French yellow corn FOB Paris trades around EUR 250/t and has crept up from roughly EUR 230–240/t since late April. This points to improving export interest and some competition with feed wheat in EU rations. Organic starch-grade corn in India remains elevated above EUR 1,300/t FOB, but that is a niche segment with limited impact on global feed markets.
On the demand side, USDA’s latest WASDE and related feed outlooks project 2026/27 U.S. corn ending stocks near 2.0 billion bushels and an average farm price around USD 4.40/bu, slightly higher than the previous year but not signaling tightness. Solid export demand, particularly for U.S. Gulf 3YC corn, continues to support basis levels .
Weather in the U.S. Corn Belt has been variable but overall supportive. Recent crop progress data show corn and soybean planting above 80% complete nationwide, with some local delays due to cool, wet conditions in the eastern and northern belt balanced by rapid progress in drier western areas . Near-term severe weather risks exist but current forecasts do not yet imply a widespread yield threat, keeping production expectations broadly stable.

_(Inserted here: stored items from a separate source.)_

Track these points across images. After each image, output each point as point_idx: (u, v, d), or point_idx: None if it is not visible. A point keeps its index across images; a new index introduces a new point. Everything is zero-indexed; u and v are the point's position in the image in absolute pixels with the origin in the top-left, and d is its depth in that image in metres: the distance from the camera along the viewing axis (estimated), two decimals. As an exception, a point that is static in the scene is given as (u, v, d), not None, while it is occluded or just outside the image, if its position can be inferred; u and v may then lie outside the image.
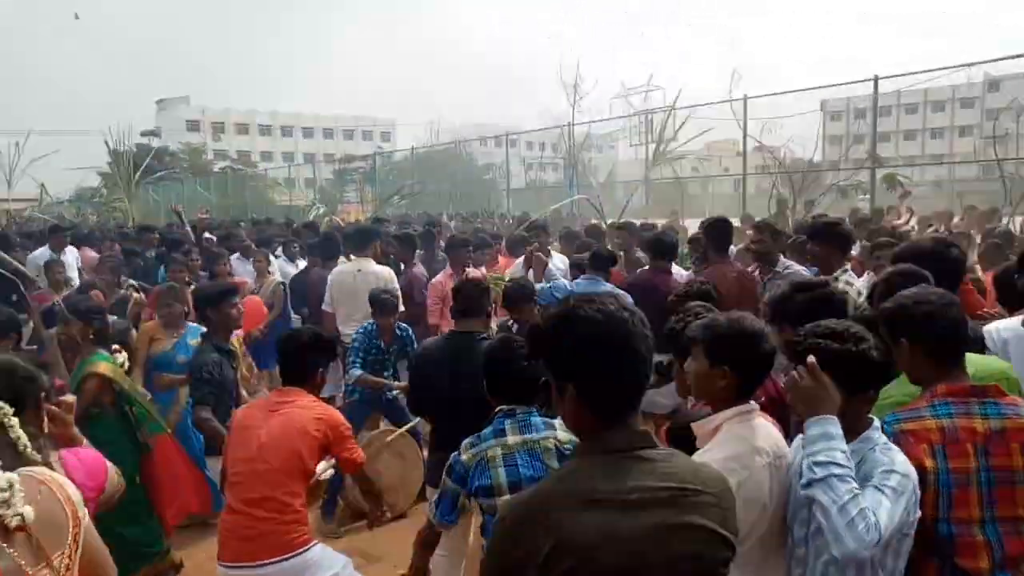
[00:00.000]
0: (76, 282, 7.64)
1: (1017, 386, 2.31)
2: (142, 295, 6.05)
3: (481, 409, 2.64)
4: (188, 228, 9.67)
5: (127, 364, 4.09)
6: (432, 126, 31.14)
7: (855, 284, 3.81)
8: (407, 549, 2.78)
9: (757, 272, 4.54)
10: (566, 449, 2.45)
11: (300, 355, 3.06)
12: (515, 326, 4.47)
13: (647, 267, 5.35)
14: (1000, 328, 2.75)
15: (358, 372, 4.81)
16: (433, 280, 6.14)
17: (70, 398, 2.30)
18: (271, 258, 8.08)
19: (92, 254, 9.18)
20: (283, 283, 7.31)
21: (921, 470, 1.87)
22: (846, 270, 3.87)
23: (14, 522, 1.45)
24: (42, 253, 8.52)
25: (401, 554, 3.70)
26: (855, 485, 1.69)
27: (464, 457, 2.49)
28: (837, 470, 1.69)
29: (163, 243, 9.48)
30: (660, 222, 11.69)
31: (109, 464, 2.26)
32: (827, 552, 1.75)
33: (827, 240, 3.94)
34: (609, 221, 10.78)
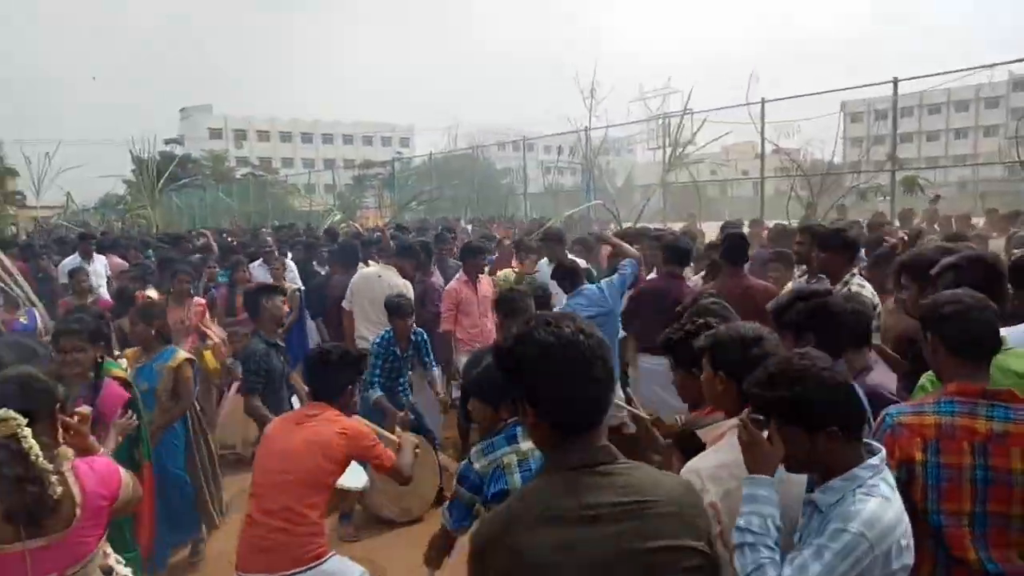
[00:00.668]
0: (104, 289, 7.83)
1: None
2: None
3: None
4: (213, 243, 9.92)
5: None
6: (450, 131, 31.21)
7: (866, 286, 3.85)
8: (422, 553, 2.82)
9: (804, 276, 4.52)
10: None
11: (330, 373, 3.11)
12: None
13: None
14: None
15: (377, 393, 4.89)
16: (447, 287, 6.17)
17: (86, 409, 2.37)
18: (288, 262, 8.22)
19: (120, 261, 9.39)
20: (300, 289, 7.44)
21: (910, 463, 2.00)
22: (854, 274, 3.93)
23: None
24: (72, 260, 8.67)
25: (416, 559, 3.74)
26: (765, 555, 1.65)
27: (478, 466, 2.52)
28: (749, 538, 1.66)
29: (197, 250, 9.71)
30: (677, 226, 11.66)
31: (123, 472, 2.31)
32: None
33: (832, 247, 3.98)
34: (625, 225, 10.76)
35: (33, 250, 10.73)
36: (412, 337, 5.18)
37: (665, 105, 19.84)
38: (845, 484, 1.73)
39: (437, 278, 6.79)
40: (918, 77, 11.23)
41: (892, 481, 1.76)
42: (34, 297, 6.16)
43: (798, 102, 12.02)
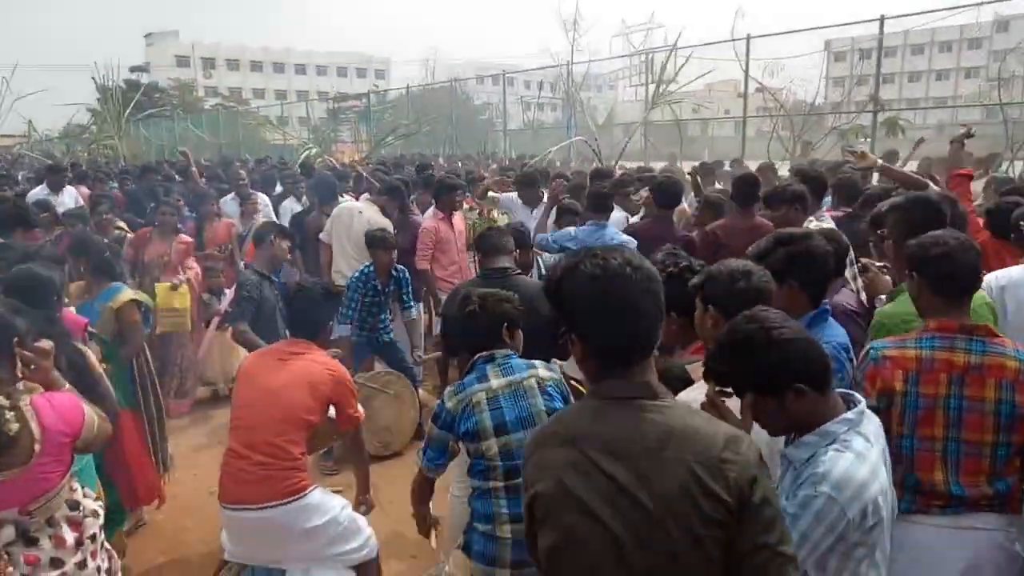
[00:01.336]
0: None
1: (992, 310, 2.73)
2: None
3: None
4: (195, 168, 9.53)
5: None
6: (428, 64, 30.35)
7: (832, 226, 4.00)
8: (401, 486, 2.85)
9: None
10: (549, 386, 2.52)
11: (311, 310, 3.08)
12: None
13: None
14: (999, 276, 2.96)
15: (347, 332, 4.82)
16: (424, 225, 5.93)
17: (47, 344, 2.31)
18: (262, 196, 8.01)
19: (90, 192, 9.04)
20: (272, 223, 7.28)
21: (891, 393, 2.15)
22: (823, 215, 4.10)
23: None
24: (39, 191, 8.35)
25: (395, 491, 3.81)
26: None
27: (449, 404, 2.53)
28: None
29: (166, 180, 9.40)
30: (658, 165, 11.57)
31: (88, 409, 2.27)
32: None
33: (803, 185, 4.09)
34: (609, 163, 10.65)
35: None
36: (393, 272, 5.12)
37: (648, 40, 19.42)
38: (818, 440, 1.72)
39: (418, 218, 6.65)
40: (906, 15, 11.10)
41: (870, 434, 1.75)
42: None
43: (782, 41, 11.82)
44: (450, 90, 21.18)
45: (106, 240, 5.09)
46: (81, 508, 2.28)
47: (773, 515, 1.35)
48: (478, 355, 2.59)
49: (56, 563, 2.14)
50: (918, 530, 2.12)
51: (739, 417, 1.75)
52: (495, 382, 2.51)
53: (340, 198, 6.79)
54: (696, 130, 20.64)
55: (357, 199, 6.90)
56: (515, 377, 2.52)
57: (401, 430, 5.04)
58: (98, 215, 6.21)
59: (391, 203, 6.15)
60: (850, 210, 4.65)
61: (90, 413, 2.27)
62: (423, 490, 2.76)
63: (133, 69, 37.55)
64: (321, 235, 6.20)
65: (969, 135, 4.80)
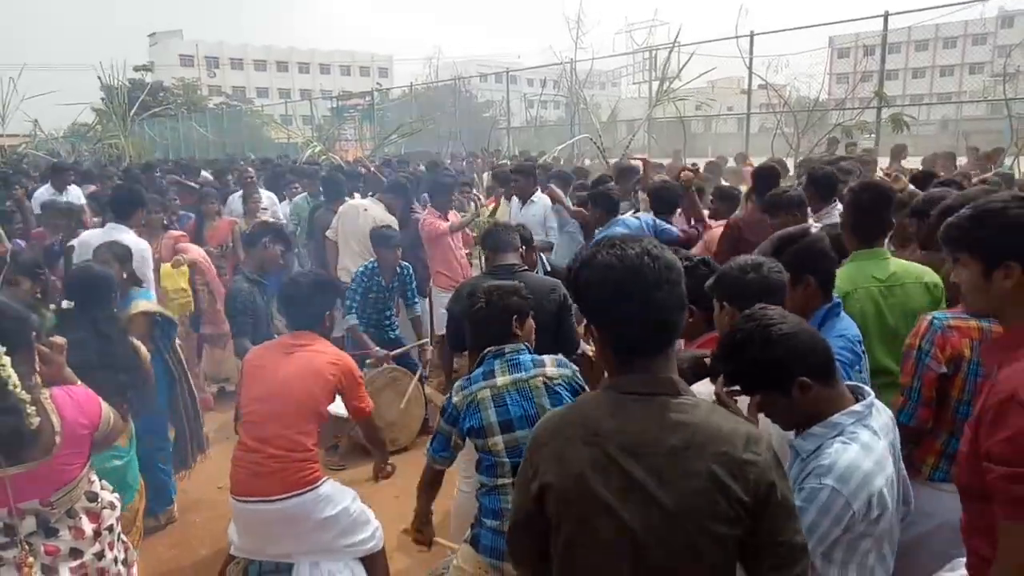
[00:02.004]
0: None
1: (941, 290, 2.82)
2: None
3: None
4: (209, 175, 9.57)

Fundamentals & Positioning
The flat Euronext curve, modest carry on CBOT and steady open interest around 1.9 million contracts in Chicago reflect a market where speculative money is not aggressively positioned either way . Recent sessions saw light net long reduction but no sign of capitulation, consistent with a wait-and-see attitude on summer weather.

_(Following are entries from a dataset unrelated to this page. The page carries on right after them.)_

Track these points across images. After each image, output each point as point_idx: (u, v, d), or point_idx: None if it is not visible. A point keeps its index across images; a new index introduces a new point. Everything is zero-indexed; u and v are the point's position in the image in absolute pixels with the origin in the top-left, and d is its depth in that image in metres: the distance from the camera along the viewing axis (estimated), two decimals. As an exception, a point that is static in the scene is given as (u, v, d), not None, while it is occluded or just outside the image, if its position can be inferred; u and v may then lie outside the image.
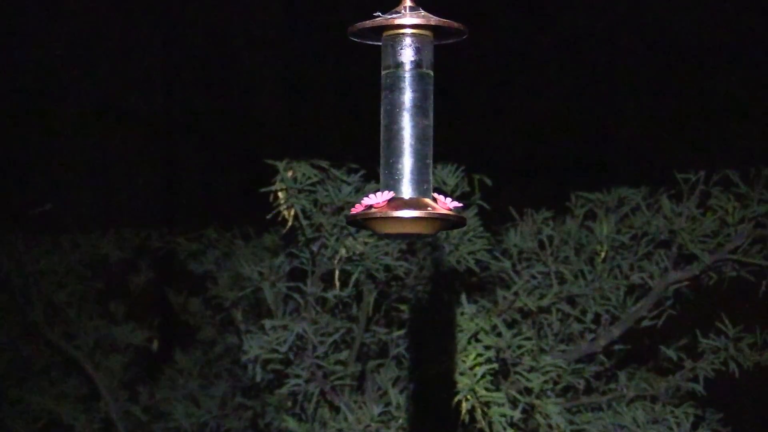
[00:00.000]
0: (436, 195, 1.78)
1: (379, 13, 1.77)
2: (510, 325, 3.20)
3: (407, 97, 1.77)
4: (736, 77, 5.28)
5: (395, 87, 1.77)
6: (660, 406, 3.21)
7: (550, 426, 3.04)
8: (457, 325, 3.06)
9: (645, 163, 5.19)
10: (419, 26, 1.77)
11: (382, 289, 3.22)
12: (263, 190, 3.11)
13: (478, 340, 3.02)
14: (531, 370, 3.04)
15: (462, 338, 3.02)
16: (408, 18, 1.77)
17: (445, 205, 1.77)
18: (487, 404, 2.93)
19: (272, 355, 3.17)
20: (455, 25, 1.78)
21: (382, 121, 1.78)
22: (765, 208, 3.31)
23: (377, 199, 1.75)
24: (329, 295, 3.19)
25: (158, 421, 4.16)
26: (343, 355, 3.25)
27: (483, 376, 2.92)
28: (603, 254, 3.36)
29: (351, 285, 3.16)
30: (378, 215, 1.74)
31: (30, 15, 5.48)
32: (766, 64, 5.16)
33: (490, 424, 2.94)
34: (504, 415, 2.95)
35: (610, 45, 5.40)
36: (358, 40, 1.81)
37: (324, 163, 3.12)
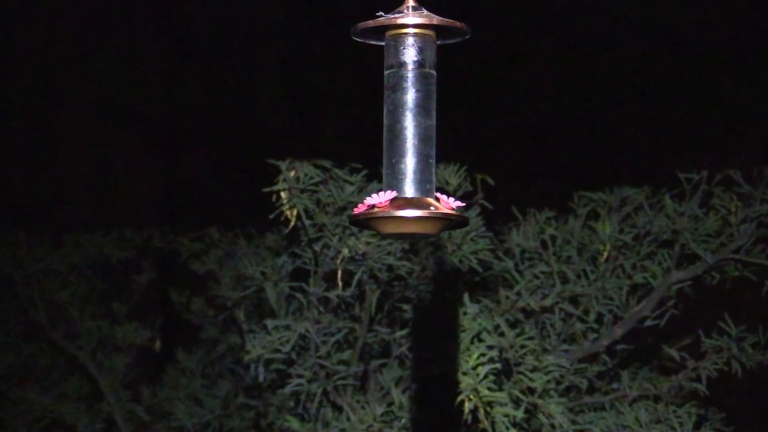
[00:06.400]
0: (438, 195, 1.79)
1: (382, 13, 1.77)
2: (513, 324, 3.20)
3: (410, 96, 1.77)
4: (739, 76, 5.27)
5: (398, 87, 1.77)
6: (662, 405, 3.21)
7: (552, 426, 3.04)
8: (459, 324, 3.06)
9: (647, 162, 5.18)
10: (422, 26, 1.77)
11: (384, 288, 3.22)
12: (266, 189, 3.11)
13: (480, 340, 3.02)
14: (534, 369, 3.04)
15: (465, 338, 3.02)
16: (411, 18, 1.77)
17: (447, 204, 1.77)
18: (490, 404, 2.93)
19: (275, 355, 3.17)
20: (458, 24, 1.78)
21: (384, 121, 1.78)
22: (768, 207, 3.31)
23: (380, 198, 1.75)
24: (332, 294, 3.19)
25: (161, 420, 4.16)
26: (346, 354, 3.25)
27: (486, 376, 2.92)
28: (606, 254, 3.36)
29: (354, 285, 3.16)
30: (381, 215, 1.74)
31: (31, 15, 5.48)
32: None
33: (492, 424, 2.94)
34: (507, 415, 2.95)
35: (613, 44, 5.40)
36: (361, 40, 1.81)
37: (326, 163, 3.12)
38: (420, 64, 1.77)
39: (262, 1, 5.64)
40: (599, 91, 5.46)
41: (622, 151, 5.43)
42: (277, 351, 3.16)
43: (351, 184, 3.11)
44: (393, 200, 1.75)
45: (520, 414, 2.97)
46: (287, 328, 3.17)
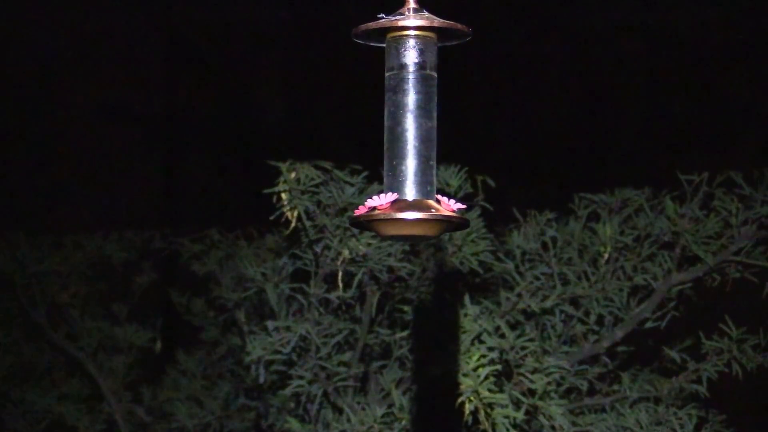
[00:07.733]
0: (439, 196, 1.78)
1: (383, 15, 1.77)
2: (513, 326, 3.20)
3: (411, 98, 1.77)
4: (740, 78, 5.27)
5: (399, 89, 1.77)
6: (663, 407, 3.21)
7: (553, 427, 3.04)
8: (460, 326, 3.06)
9: (648, 164, 5.18)
10: (423, 28, 1.77)
11: (385, 290, 3.22)
12: (266, 191, 3.11)
13: (481, 342, 3.02)
14: (534, 371, 3.04)
15: (465, 339, 3.02)
16: (412, 19, 1.77)
17: (448, 206, 1.77)
18: (491, 406, 2.93)
19: (275, 356, 3.17)
20: (459, 26, 1.78)
21: (385, 123, 1.78)
22: (768, 209, 3.31)
23: (381, 200, 1.75)
24: (332, 296, 3.19)
25: (161, 421, 4.16)
26: (347, 356, 3.24)
27: (486, 378, 2.92)
28: (606, 256, 3.36)
29: (354, 286, 3.15)
30: (381, 217, 1.74)
31: (31, 14, 5.48)
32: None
33: (493, 425, 2.94)
34: (507, 417, 2.94)
35: (613, 46, 5.40)
36: (362, 42, 1.81)
37: (327, 165, 3.12)
38: (421, 66, 1.77)
39: (262, 1, 5.64)
40: (600, 93, 5.46)
41: (622, 152, 5.43)
42: (278, 352, 3.16)
43: (351, 185, 3.11)
44: (394, 202, 1.75)
45: (520, 416, 2.97)
46: (288, 329, 3.17)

Globally, the latest USDA grain circular highlights sharply higher production in South America, especially a record Argentine crop, which compensates for only modest changes in other origins . This larger Southern Hemisphere supply helps cap rallies but, combined with robust global feed and industrial demand, has not been enough to push prices decisively lower.

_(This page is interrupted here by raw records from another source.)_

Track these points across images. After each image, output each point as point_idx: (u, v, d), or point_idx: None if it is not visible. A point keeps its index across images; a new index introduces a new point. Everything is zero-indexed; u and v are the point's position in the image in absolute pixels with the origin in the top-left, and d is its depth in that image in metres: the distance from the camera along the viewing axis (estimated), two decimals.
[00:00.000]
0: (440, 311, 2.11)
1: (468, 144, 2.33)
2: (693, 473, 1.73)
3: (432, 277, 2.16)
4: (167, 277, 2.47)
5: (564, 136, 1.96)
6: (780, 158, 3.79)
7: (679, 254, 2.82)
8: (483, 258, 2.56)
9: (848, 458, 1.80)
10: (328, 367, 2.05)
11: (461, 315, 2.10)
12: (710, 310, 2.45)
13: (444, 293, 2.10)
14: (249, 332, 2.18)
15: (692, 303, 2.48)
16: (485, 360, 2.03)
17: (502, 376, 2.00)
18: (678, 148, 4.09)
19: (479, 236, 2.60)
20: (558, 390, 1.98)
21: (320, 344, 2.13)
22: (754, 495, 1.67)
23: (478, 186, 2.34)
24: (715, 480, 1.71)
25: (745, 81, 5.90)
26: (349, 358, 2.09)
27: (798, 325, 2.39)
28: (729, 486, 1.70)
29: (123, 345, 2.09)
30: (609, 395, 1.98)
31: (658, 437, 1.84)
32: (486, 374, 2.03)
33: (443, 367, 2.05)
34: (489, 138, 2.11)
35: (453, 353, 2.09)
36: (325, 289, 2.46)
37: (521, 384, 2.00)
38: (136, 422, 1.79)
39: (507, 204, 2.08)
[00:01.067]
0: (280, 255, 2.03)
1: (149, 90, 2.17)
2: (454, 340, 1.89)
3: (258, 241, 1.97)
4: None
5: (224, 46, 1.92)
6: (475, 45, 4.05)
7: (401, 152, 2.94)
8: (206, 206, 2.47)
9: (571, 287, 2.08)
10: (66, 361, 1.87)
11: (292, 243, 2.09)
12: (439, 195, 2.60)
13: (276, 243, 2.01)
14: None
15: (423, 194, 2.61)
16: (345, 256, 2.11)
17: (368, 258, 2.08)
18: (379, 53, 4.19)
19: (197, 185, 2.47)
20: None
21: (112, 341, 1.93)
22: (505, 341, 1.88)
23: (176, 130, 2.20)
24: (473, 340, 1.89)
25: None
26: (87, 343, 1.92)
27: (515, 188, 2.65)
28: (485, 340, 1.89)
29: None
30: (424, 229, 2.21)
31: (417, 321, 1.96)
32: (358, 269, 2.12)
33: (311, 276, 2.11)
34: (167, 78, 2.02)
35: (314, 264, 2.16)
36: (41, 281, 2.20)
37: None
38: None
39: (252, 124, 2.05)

In Europe, improving rainfall patterns versus early-spring dryness have reduced immediate crop stress for corn and other grains, easing concerns about EU feed deficits and import needs. At the same time, stable to higher cash prices in the Black Sea and EU suggest that interior logistics, freight and sustained demand for feed and ethanol continue to underpin nearby values despite benign production expectations.
Short-Term Outlook & Trading Ideas
- Price bias (next 1–2 weeks): Sideways to slightly firmer. With flat futures, firm export basis and mostly favorable weather, the market is likely to oscillate within recent ranges unless a significant U.S. weather event emerges.
- For buyers (feed mills, livestock integrators): Use current flat futures to extend coverage modestly into Q4-2026 and early 2027, especially on Euronext Nov-26 around EUR 214/t. Layer purchases rather than fully locking in, leaving room in case of a weather-driven correction lower.
- For sellers (farmers, origin exporters): Consider incremental hedging of 2026/27 production via Euronext and CBOT on rallies, as USDA’s balance sheets and large South American crops limit upside. Maintain flexibility with options where basis remains strong, particularly in Ukraine and France.
- For traders: The modest carry and firm cash markets favor strategies that earn storage and basis, such as buying nearby physical and selling deferred futures, while closely monitoring U.S. Corn Belt weather and USDA condition ratings for any sign of trend yield risk.
3-Day Regional Price Indications (Directional)
- Euronext (Paris) corn futures: Expected to trade in a narrow band around 215–220 €/t, with slight upward bias if U.S. weather headlines turn less favorable.
- CBOT corn (Jul/Dec-26, in EUR-equivalent): Likely to hold near 175–185 €/t; minor volatility around macro data and energy prices but no clear breakout signal.
- Black Sea & EU cash (Ukraine FCA Odesa, France FOB Paris): Basis seen firm to slightly firmer, supported by export demand and stable freight, keeping physical prices near or just above current EUR levels.